The point being is that a little bit of levity helps. It's a self-preservation lesson that I have had to call upon many times during my cancer treatments. I was so very fortunate to not have had any significant side effects from the radiation. The doctor told me that I stood up to the treatments "remarkably well", but the tiredness thing could rear it's ugly head after the treatments were over. I'm most pleased that my bladder hung in there like a fuckin' champ even though I now sport a permanent and very strange new...hairstyle...down there..(think Munchkin Merkin...or not....)



(sorry!)


But it was still a very stressful 33 sessions for me (too bad I couldn't get one extra 1/3 of a dose in to satisfy RIAA standards!). The endless driving from work to Oakland, the constant battle to avoid constipation, the insane task in arriving with a somewhat full bladder (but not too much!) for the actual zapping, and just plain dealing with something ugly I had to put my body through, yet again.


Yesterday at my last session, I was saying some genuinely sad goodbyes to my therapists, and one of the guys (who is a San Jose Sharks fan!) told me this: "Mr.
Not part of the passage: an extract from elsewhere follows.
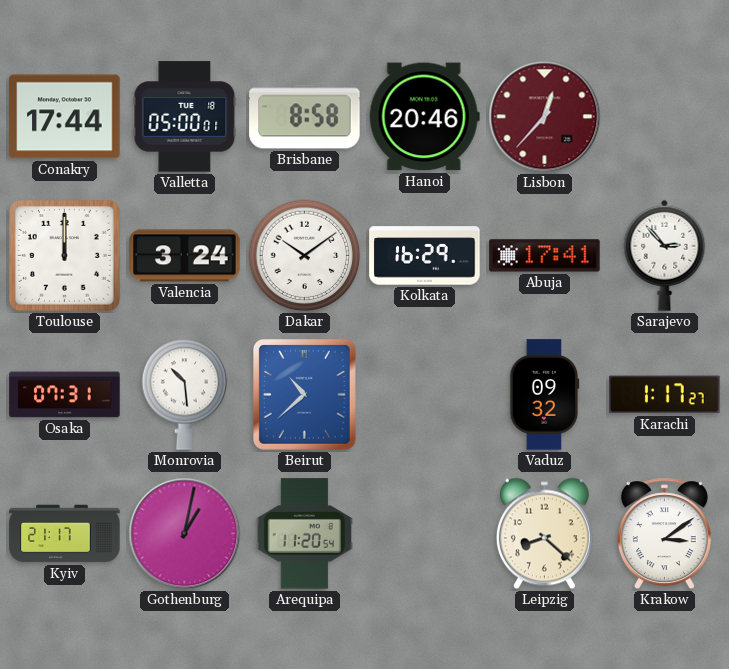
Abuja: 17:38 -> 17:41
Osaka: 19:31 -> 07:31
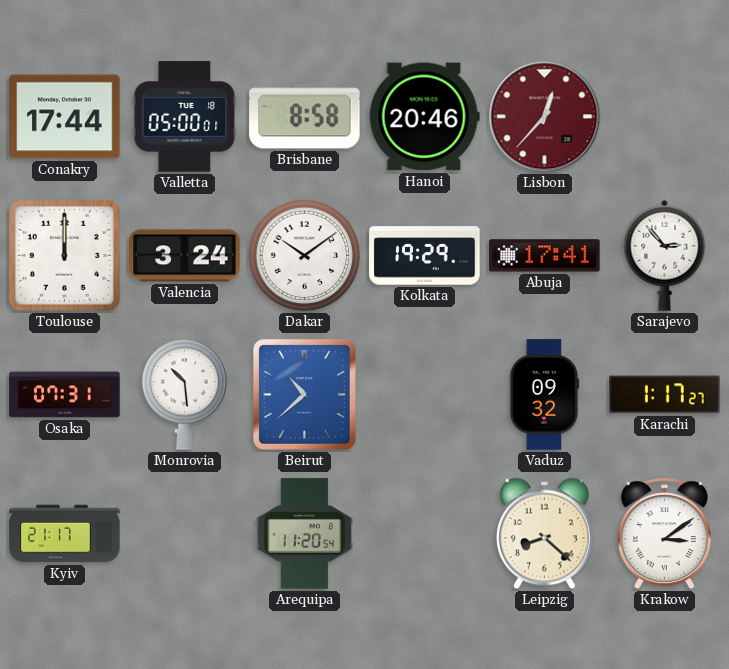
Kolkata: 16:29 -> 19:29
Gothenburg: 1:02 -> none
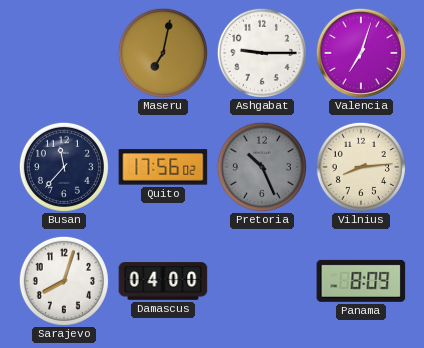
Ray, not many people come through here joking around with a sense of humor like yours. It was a real pleasure working with you." I told him that I have learned in life to always tip your bartender (this goes back to my Game Theory days when drink tickets seemed to be used up during soundcheck...) and most importantly, be good to the caregivers. His comment really made my day, but it is indeed tempered by the fact that it was the only way I could have made it through this, and most importantly, my cancer never hurt.

I'm a very lucky man.

Unless something bizarre or newsworthy comes up before my PSA test in 3 months, I'm gonna shut this part of Po'buckra down. I'm going to try to get back to more fun things such as pop culture, adventures with Dexter and hopefully resume my "Life In Music" series. I believe I need to start wrapping my brain around my time with The Happy Eggs!

So there you go.

I now know that I could die tomorrow and die as a man that knows he is truly loved. I have received so much love and support from loved ones close and far away. The world is filled with great people whose job is to help you and I can now accept them warmly into my heart. It really is a beautiful thing, and I will do my best to give back. Love makes the world go 'round. Treat others nice, cause you never know when you might need a free beer.


I will leave you with my very favorite quote from this adventure. This was from an on-call emergency nurse during a particularly rough weekend: "Mr. Ray, the doctor says to relax and don't worry. A swollen and discolored penis is completely normal at this time."

Sweet.

7 comments:

Sue T. said...

Gil, congrats on getting through it. I'm glad you were able to share your gift of laughter with the staff. You're the best! xo

Yes. Thank you. Be good today. said...

that's great news :-)

Joe said...

Gil, why were you flashing that poor nurse? :) Well done, sir!

Anonymous said...

Great post - fantastic series of posts. I was going to say I "enjoyed" them...but that seems a bit off. Reminds me of a comment a musician made at a benefit for another musician whose gear had been stolen: "This has been great fun - Bob, can you get your gear stolen again next year so we can do it again?" So yeah: "enjoyed" isn't right - but you get the idea.

Janet ID said...

Thank you Gil. Good going! xoxo

lg823 said...

Well, I'm just a little sad I'm just getting to this at the end of the ride (HOPEFULLY the end of the ride!). But I am looking forward to going back and virtually enjoy the journey. I can truly hear you saying those things without having seen you in - how many years??? I am really grateful to have reconnected in this way-better than not at all. Prayers, well-wishes, etc. to good health.

carbonchick said...

Wow, what a journey Gil. You are an exceptional guy and a wonderful writer.